──────── RECORDS FOR PROCESSING

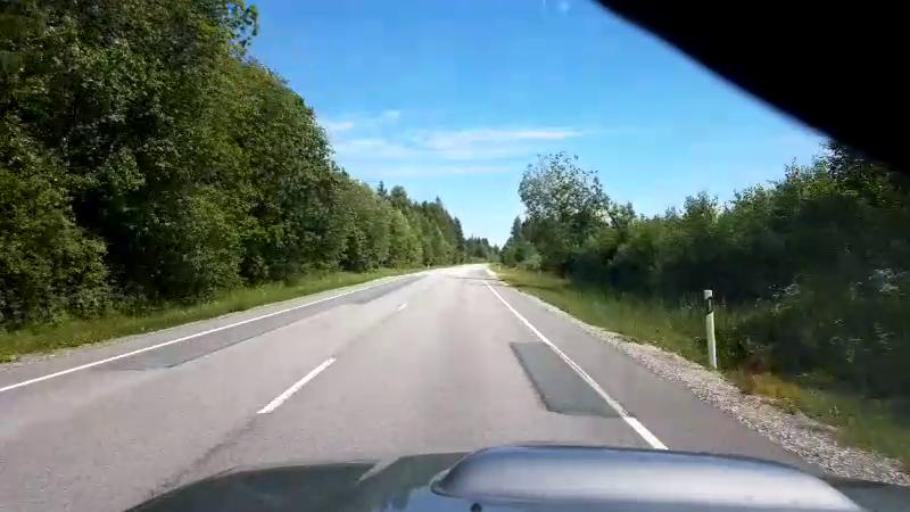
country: EE
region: Jaervamaa
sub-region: Koeru vald
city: Koeru
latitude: 58.9733
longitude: 26.1237
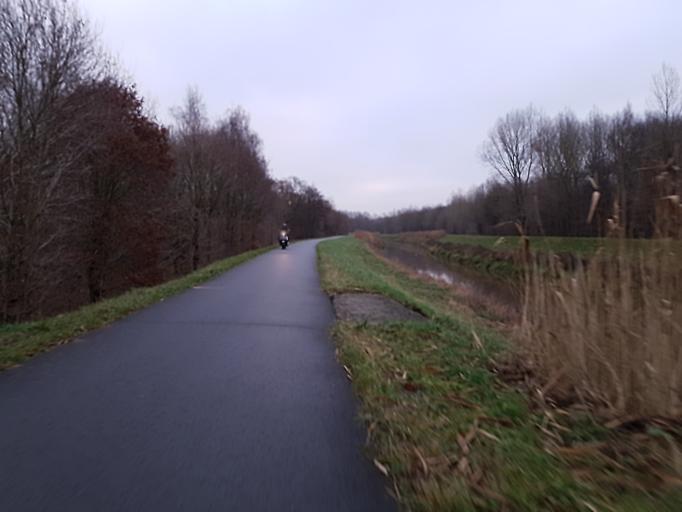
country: BE
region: Flanders
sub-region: Provincie Vlaams-Brabant
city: Rotselaar
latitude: 50.9723
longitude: 4.7354
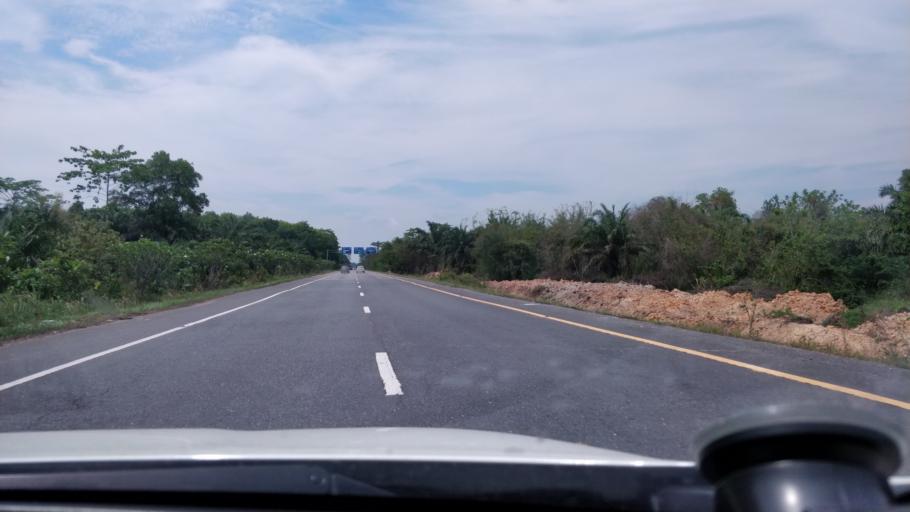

────────────────

• [TASK STATEMENT]:
Format each line of the listing above as a JSON list of strings, one string per line, skipping blank lines and leaving out the pictures.

• [TASK SOLUTION]:
[
  "country: EE",
  "region: Jaervamaa",
  "sub-region: Koeru vald",
  "city: Koeru",
  "latitude: 58.9733",
  "longitude: 26.1237",
  "country: BE",
  "region: Flanders",
  "sub-region: Provincie Vlaams-Brabant",
  "city: Rotselaar",
  "latitude: 50.9723",
  "longitude: 4.7354"
]